Founder/CEO Spinn3r.com <http://spinn3r.com/>

Location: *San Francisco, CA*
Skype: *burtonator*

Skype-in: *(415) 871-0687*

Re: Performance of direct vs indirect shuffling

Posted by Binglin Chang <de...@gmail.com>.
>
> One possible optimization I hope to look into next year is to change
> the map output code to push the data to the local TT, which would have
> configurable in-memory buffers.


Have someone ever considered a general data transfer service bundled with
YARN? So other applications(rather than MR) can also benefits from it.
The data transfer service looks like real world mail service, it has two
simple interface: register send receive (stream based)
Mapper & Recuder: Register(LocalMailService, Address(AppId,
MapperId/ReducerId)
Mapper: send(LocalMailService, from=Address(AppId, MapperId),
to=Address(AppId, ReducerId), data=xxx);
Reducer: recv(LocalMailService, from=Address(AppId, MapperId),
to=Address(AppId, ReducerId));

LocalMailService manages a big buffer(configurable), so it can cache map
outputs or dump to disk if there is no memory;
LocalMailService can start transfering data from source to dest if both
addresses is registered;
If source & dest are in the same machine, there will be no network transfer;
To address can be multiple(broadcast or like mail group), this is useful
for 1:N data transfers(binary/side data distribution), the service can use
P2P for this kind of work(much better than -cacheFile)
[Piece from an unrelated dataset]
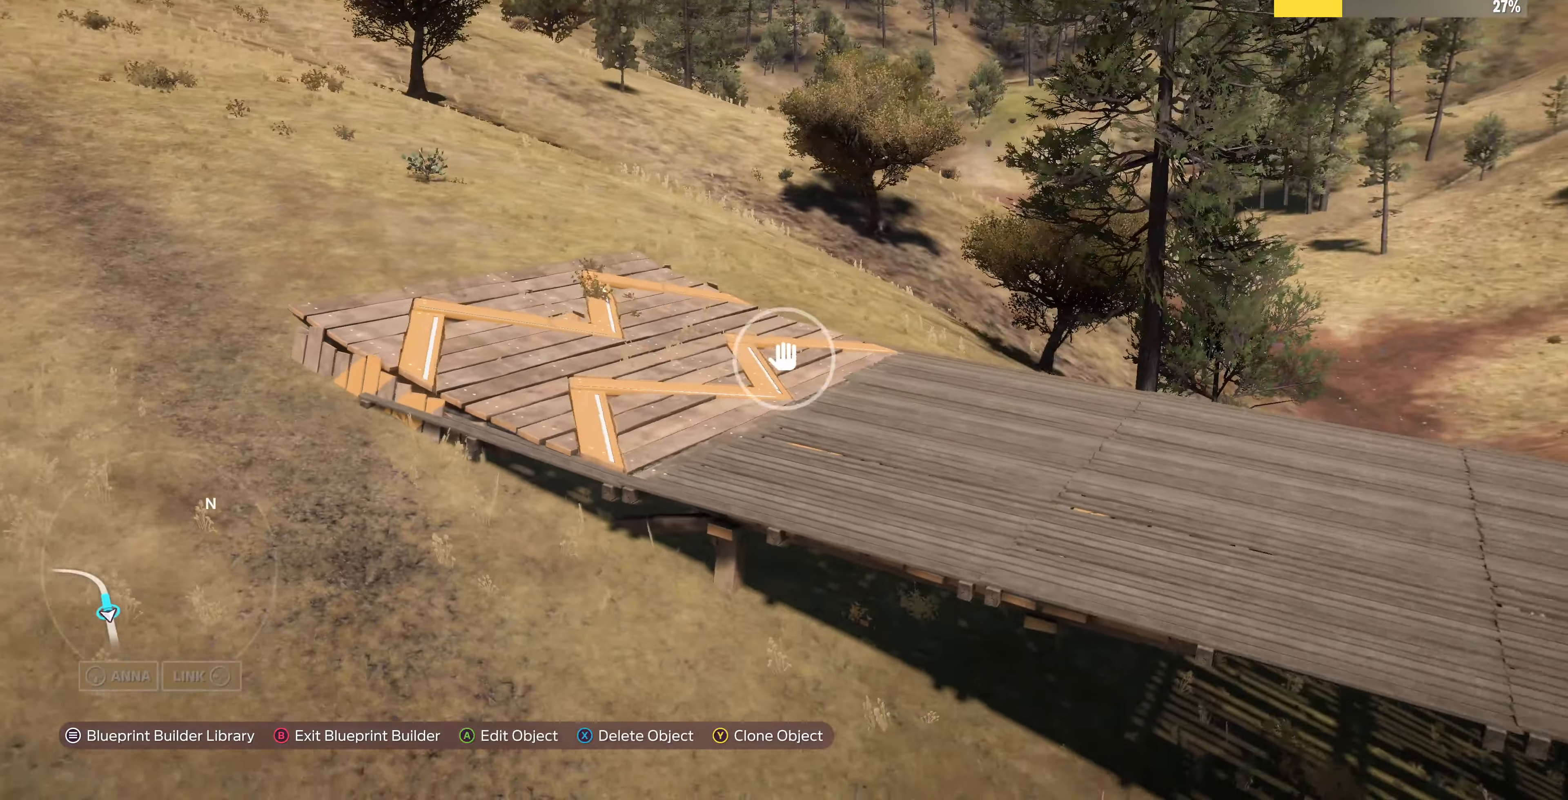
{"buttons": ["L2"], "left_stick": "down", "right_stick": "up", "events": [[267, "left_stick", "down-right"], [333, "L2", "down"], [400, "left_stick", "down"], [500, "right_stick", "up"]]}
Just an idea, if anyone interested.



On Wed, Dec 21, 2011 at 10:12 AM, Kevin Burton <bu...@gmail.com> wrote:

>
> We've discussed 'push' v/s 'pull' shuffle multiple times and each time
>> turned away due to complexities in MR1. With MRv2 (YARN) this would be much
>> more doable.
>>
>>
> Ah.... gotcha. This is what I expected as well.  It would be interesting
> to see a list of changes like this in MR1 vs MR2 to see what could
> POTENTIALLY happen in the future should everyone get spare time.
>
>
>> So, to really not do any disk i/o during the shuffle you'd need very
>> large amounts of RAM...
>>
>>
> Why is that?  I'm not suggesting buffering it *all* but send it directly
> when it is generated.
>
> I think there should be a SMALL amount of buffer for combining , and
> compressing the data though.  Normally like 250-500MB per mapper but this
> is when running say a 250GB job so this buffer is just to reduce IO sent to
> the remote node.
>
> Also, currently, the shuffle is effected by the reduce task. This has two
>> major benefits :
>> # The 'pull' can only be initiated after the reduce is scheduled. The
>> 'push' model would be hampered if the reduce hasn't been started.
>>
>
> I've gone over this problem a number of times.  The way I'm handling it is
> that ever map attempt is recorded and only successful maps actually have
> their data reduced.  You end up having MORE intermediate data if machines
> are crashing but it's only CHUNK_SIZE per ever crash and even in LARGE
> clusters with lots of crashes this won't end up being a significant
> percentage of the data.
>
>
>> # The 'pull' is more resilient to failure of a single reduce. In the push
>> model, it's harder to deal with a reduce
>
> failing after a push from the map.
>>
>>
> I don't see how this would be the case ... I'm replicating all the shuffle
> data ... so if a reducer crashes I just startup a new one.
>
> There IS the problem of whether we replicate the intermediate data from
> the reducer but this can be a configuration option...
>
>
>> Again, with MR2 we could experiment with push v/s pull where it makes
>> sense (small jobs etc.). I'd love to mentor/help someone interested in
>> putting cycles into it.
>>
>>
> I'm going to be doing a ton of work in this area and I'll publish it if I
> come across anything interesting.
>
>
>

Re: Performance of direct vs indirect shuffling

Posted by Kevin Burton <bu...@gmail.com>.
> We've discussed 'push' v/s 'pull' shuffle multiple times and each time
> turned away due to complexities in MR1. With MRv2 (YARN) this would be much
> more doable.
>
>
Ah.... gotcha. This is what I expected as well.  It would be interesting to
see a list of changes like this in MR1 vs MR2 to see what could POTENTIALLY
happen in the future should everyone get spare time.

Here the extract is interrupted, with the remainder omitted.